> TASK INSTRUCTIONS
Write out the data exactly, every line included.

> RECORDS SHOWN
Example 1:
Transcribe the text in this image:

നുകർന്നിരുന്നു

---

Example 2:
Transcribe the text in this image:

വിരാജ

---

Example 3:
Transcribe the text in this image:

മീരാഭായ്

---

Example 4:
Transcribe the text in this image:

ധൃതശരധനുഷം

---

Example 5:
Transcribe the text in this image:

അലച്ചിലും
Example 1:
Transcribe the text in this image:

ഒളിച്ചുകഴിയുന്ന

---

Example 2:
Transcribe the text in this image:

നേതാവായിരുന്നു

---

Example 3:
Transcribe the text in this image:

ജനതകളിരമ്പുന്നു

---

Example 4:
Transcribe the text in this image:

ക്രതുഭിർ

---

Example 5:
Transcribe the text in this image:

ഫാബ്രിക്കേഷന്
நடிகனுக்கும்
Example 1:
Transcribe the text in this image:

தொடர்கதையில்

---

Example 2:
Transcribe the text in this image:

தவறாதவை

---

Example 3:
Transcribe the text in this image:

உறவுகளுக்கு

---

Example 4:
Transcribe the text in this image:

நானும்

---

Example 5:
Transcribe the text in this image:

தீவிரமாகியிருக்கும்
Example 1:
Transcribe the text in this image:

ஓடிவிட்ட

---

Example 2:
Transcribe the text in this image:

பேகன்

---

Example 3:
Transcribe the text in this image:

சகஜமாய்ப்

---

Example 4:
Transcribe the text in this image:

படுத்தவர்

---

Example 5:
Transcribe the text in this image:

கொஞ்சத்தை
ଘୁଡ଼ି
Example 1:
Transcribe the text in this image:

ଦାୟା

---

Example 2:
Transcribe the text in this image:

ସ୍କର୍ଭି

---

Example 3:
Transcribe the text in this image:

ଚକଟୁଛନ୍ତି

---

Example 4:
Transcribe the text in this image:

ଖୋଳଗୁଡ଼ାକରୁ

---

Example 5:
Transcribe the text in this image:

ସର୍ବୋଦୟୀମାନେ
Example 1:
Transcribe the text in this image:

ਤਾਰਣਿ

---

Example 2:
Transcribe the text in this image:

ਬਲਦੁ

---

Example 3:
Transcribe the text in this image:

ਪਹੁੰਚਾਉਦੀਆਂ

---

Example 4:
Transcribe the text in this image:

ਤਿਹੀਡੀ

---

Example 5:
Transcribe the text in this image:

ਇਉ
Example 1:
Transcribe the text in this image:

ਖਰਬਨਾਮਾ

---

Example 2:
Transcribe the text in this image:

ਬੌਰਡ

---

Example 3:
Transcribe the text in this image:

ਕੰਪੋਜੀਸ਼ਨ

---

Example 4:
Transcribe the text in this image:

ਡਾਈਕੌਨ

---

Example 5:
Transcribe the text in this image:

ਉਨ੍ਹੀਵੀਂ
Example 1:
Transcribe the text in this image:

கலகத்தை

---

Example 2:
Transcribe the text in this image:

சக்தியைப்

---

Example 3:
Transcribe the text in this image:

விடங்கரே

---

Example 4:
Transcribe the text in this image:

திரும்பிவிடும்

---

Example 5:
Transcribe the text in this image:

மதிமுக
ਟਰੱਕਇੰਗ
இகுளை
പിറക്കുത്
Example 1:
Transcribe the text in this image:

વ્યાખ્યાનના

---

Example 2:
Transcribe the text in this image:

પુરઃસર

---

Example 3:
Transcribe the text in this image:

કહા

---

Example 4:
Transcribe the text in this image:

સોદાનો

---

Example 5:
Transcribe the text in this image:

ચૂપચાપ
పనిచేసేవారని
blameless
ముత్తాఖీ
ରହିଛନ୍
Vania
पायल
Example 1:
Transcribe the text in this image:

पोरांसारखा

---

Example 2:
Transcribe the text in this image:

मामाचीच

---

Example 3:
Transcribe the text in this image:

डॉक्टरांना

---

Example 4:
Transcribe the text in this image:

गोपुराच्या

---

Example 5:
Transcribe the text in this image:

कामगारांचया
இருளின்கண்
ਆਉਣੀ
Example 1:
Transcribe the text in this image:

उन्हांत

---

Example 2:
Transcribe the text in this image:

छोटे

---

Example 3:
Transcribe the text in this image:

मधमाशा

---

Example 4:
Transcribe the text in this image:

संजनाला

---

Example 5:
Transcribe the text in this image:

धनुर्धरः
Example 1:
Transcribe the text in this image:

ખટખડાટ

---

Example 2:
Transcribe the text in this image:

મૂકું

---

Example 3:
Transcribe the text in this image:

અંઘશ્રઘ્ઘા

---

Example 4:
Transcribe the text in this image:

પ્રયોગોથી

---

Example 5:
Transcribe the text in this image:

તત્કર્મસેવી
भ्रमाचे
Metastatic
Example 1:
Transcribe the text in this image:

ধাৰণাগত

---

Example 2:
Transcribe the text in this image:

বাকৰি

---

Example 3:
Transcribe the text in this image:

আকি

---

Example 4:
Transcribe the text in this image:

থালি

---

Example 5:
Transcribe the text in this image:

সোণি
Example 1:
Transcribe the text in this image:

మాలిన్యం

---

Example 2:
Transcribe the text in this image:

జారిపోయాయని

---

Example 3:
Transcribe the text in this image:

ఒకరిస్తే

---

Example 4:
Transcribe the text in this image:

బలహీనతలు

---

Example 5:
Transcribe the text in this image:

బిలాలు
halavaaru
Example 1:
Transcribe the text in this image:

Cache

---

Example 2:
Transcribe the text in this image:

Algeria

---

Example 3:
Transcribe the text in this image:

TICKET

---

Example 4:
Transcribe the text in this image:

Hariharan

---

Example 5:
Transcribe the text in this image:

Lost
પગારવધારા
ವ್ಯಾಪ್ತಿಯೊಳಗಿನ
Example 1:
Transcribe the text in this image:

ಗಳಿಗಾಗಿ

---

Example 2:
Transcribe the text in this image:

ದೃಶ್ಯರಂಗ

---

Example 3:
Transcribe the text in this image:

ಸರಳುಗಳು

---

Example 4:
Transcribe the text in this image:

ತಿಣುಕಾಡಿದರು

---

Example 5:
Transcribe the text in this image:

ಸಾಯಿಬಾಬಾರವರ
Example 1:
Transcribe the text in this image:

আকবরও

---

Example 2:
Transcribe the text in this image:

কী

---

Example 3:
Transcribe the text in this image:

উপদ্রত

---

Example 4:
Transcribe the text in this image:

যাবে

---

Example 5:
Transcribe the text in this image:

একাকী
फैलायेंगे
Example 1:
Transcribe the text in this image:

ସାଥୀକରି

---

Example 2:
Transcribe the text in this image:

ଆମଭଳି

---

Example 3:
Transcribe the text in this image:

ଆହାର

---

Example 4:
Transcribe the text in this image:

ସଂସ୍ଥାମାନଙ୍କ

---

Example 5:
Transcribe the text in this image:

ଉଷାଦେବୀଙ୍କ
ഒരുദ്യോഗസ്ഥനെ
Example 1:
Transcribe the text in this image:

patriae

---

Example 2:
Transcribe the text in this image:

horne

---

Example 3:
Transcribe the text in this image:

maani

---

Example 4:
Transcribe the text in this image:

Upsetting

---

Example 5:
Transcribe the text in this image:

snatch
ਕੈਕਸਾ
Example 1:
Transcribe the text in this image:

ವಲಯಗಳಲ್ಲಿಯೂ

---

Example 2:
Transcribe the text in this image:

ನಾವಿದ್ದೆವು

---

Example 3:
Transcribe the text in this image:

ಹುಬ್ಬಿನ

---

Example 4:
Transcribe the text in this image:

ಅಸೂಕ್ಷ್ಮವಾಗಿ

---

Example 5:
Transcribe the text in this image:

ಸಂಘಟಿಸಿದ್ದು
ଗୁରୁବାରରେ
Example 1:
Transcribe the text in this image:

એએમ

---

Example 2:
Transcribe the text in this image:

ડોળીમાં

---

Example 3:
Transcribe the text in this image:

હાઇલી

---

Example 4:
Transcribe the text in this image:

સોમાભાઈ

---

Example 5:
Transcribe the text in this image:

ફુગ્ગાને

> SOLUTION TO THIS EXERCISE
Example 1:
Transcribe the text in this image:

നുകർന്നിരുന്നു

---

Example 2:
Transcribe the text in this image:

വിരാജ

---

Example 3:
Transcribe the text in this image:

മീരാഭായ്

---

Example 4:
Transcribe the text in this image:

ധൃതശരധനുഷം

---

Example 5:
Transcribe the text in this image:

അലച്ചിലും
Example 1:
Transcribe the text in this image:

ഒളിച്ചുകഴിയുന്ന

---

Example 2:
Transcribe the text in this image:

നേതാവായിരുന്നു

---

Example 3:
Transcribe the text in this image:

ജനതകളിരമ്പുന്നു

---

Example 4:
Transcribe the text in this image:

ക്രതുഭിർ

---

Example 5:
Transcribe the text in this image:

ഫാബ്രിക്കേഷന്
நடிகனுக்கும்
Example 1:
Transcribe the text in this image:

தொடர்கதையில்

---

Example 2:
Transcribe the text in this image:

தவறாதவை

---

Example 3:
Transcribe the text in this image:

உறவுகளுக்கு

---

Example 4:
Transcribe the text in this image:

நானும்

---

Example 5:
Transcribe the text in this image:

தீவிரமாகியிருக்கும்
Example 1:
Transcribe the text in this image:

ஓடிவிட்ட

---

Example 2:
Transcribe the text in this image:

பேகன்

---

Example 3:
Transcribe the text in this image:

சகஜமாய்ப்

---

Example 4:
Transcribe the text in this image:

படுத்தவர்

---

Example 5:
Transcribe the text in this image:

கொஞ்சத்தை
ଘୁଡ଼ି
Example 1:
Transcribe the text in this image:

ଦାୟା

---

Example 2:
Transcribe the text in this image:

ସ୍କର୍ଭି

---

Example 3:
Transcribe the text in this image:

ଚକଟୁଛନ୍ତି

---

Example 4:
Transcribe the text in this image:

ଖୋଳଗୁଡ଼ାକରୁ

---

Example 5:
Transcribe the text in this image:

ସର୍ବୋଦୟୀମାନେ
Example 1:
Transcribe the text in this image:

ਤਾਰਣਿ

---

Example 2:
Transcribe the text in this image:

ਬਲਦੁ

---

Example 3:
Transcribe the text in this image:

ਪਹੁੰਚਾਉਦੀਆਂ

---

Example 4:
Transcribe the text in this image:

ਤਿਹੀਡੀ

---

Example 5:
Transcribe the text in this image:

ਇਉ
Example 1:
Transcribe the text in this image:

ਖਰਬਨਾਮਾ

---

Example 2:
Transcribe the text in this image:

ਬੌਰਡ

---

Example 3:
Transcribe the text in this image:

ਕੰਪੋਜੀਸ਼ਨ

---

Example 4:
Transcribe the text in this image:

ਡਾਈਕੌਨ

---

Example 5:
Transcribe the text in this image:

ਉਨ੍ਹੀਵੀਂ
Example 1:
Transcribe the text in this image:

கலகத்தை

---

Example 2:
Transcribe the text in this image:

சக்தியைப்

---

Example 3:
Transcribe the text in this image:

விடங்கரே

---

Example 4:
Transcribe the text in this image:

திரும்பிவிடும்

---

Example 5:
Transcribe the text in this image:

மதிமுக
ਟਰੱਕਇੰਗ
இகுளை
പിറക്കുത്
Example 1:
Transcribe the text in this image:

વ્યાખ્યાનના

---

Example 2:
Transcribe the text in this image:

પુરઃસર

---

Example 3:
Transcribe the text in this image:

કહા

---

Example 4:
Transcribe the text in this image:

સોદાનો

---

Example 5:
Transcribe the text in this image:

ચૂપચાપ
పనిచేసేవారని
blameless
ముత్తాఖీ
ରହିଛନ୍
Vania
पायल
Example 1:
Transcribe the text in this image:

पोरांसारखा

---

Example 2:
Transcribe the text in this image:

मामाचीच

---

Example 3:
Transcribe the text in this image:

डॉक्टरांना

---

Example 4:
Transcribe the text in this image:

गोपुराच्या

---

Example 5:
Transcribe the text in this image:

कामगारांचया
இருளின்கண்
ਆਉਣੀ
Example 1:
Transcribe the text in this image:

उन्हांत

---

Example 2:
Transcribe the text in this image:

छोटे

---

Example 3:
Transcribe the text in this image:

मधमाशा

---

Example 4:
Transcribe the text in this image:

संजनाला

---

Example 5:
Transcribe the text in this image:

धनुर्धरः
Example 1:
Transcribe the text in this image:

ખટખડાટ

---

Example 2:
Transcribe the text in this image:

મૂકું

---

Example 3:
Transcribe the text in this image:

અંઘશ્રઘ્ઘા

---

Example 4:
Transcribe the text in this image:

પ્રયોગોથી

---

Example 5:
Transcribe the text in this image:

તત્કર્મસેવી
भ्रमाचे
Metastatic
Example 1:
Transcribe the text in this image:

ধাৰণাগত

---

Example 2:
Transcribe the text in this image:

বাকৰি

---

Example 3:
Transcribe the text in this image:

আকি

---

Example 4:
Transcribe the text in this image:

থালি

---

Example 5:
Transcribe the text in this image:

সোণি
Example 1:
Transcribe the text in this image:

మాలిన్యం

---

Example 2:
Transcribe the text in this image:

జారిపోయాయని

---

Example 3:
Transcribe the text in this image:

ఒకరిస్తే

---

Example 4:
Transcribe the text in this image:

బలహీనతలు

---

Example 5:
Transcribe the text in this image:

బిలాలు
halavaaru
Example 1:
Transcribe the text in this image:

Cache

---

Example 2:
Transcribe the text in this image:

Algeria

---

Example 3:
Transcribe the text in this image:

TICKET

---

Example 4:
Transcribe the text in this image:

Hariharan

---

Example 5:
Transcribe the text in this image:

Lost
પગારવધારા
ವ್ಯಾಪ್ತಿಯೊಳಗಿನ
Example 1:
Transcribe the text in this image:

ಗಳಿಗಾಗಿ

---

Example 2:
Transcribe the text in this image:

ದೃಶ್ಯರಂಗ

---

Example 3:
Transcribe the text in this image:

ಸರಳುಗಳು

---

Example 4:
Transcribe the text in this image:

ತಿಣುಕಾಡಿದರು

---

Example 5:
Transcribe the text in this image:

ಸಾಯಿಬಾಬಾರವರ
Example 1:
Transcribe the text in this image:

আকবরও

---

Example 2:
Transcribe the text in this image:

কী

---

Example 3:
Transcribe the text in this image:

উপদ্রত

---

Example 4:
Transcribe the text in this image:

যাবে

---

Example 5:
Transcribe the text in this image:

একাকী
फैलायेंगे
Example 1:
Transcribe the text in this image:

ସାଥୀକରି

---

Example 2:
Transcribe the text in this image:

ଆମଭଳି

---

Example 3:
Transcribe the text in this image:

ଆହାର

---

Example 4:
Transcribe the text in this image:

ସଂସ୍ଥାମାନଙ୍କ

---

Example 5:
Transcribe the text in this image:

ଉଷାଦେବୀଙ୍କ
ഒരുദ്യോഗസ്ഥനെ
Example 1:
Transcribe the text in this image:

patriae

---

Example 2:
Transcribe the text in this image:

horne

---

Example 3:
Transcribe the text in this image:

maani

---

Example 4:
Transcribe the text in this image:

Upsetting

---

Example 5:
Transcribe the text in this image:

snatch
ਕੈਕਸਾ
Example 1:
Transcribe the text in this image:

ವಲಯಗಳಲ್ಲಿಯೂ

---

Example 2:
Transcribe the text in this image:

ನಾವಿದ್ದೆವು

---

Example 3:
Transcribe the text in this image:

ಹುಬ್ಬಿನ

---

Example 4:
Transcribe the text in this image:

ಅಸೂಕ್ಷ್ಮವಾಗಿ

---

Example 5:
Transcribe the text in this image:

ಸಂಘಟಿಸಿದ್ದು
ଗୁରୁବାରରେ
Example 1:
Transcribe the text in this image:

એએમ

---

Example 2:
Transcribe the text in this image:

ડોળીમાં

---

Example 3:
Transcribe the text in this image:

હાઇલી

---

Example 4:
Transcribe the text in this image:

સોમાભાઈ

---

Example 5:
Transcribe the text in this image:

ફુગ્ગાને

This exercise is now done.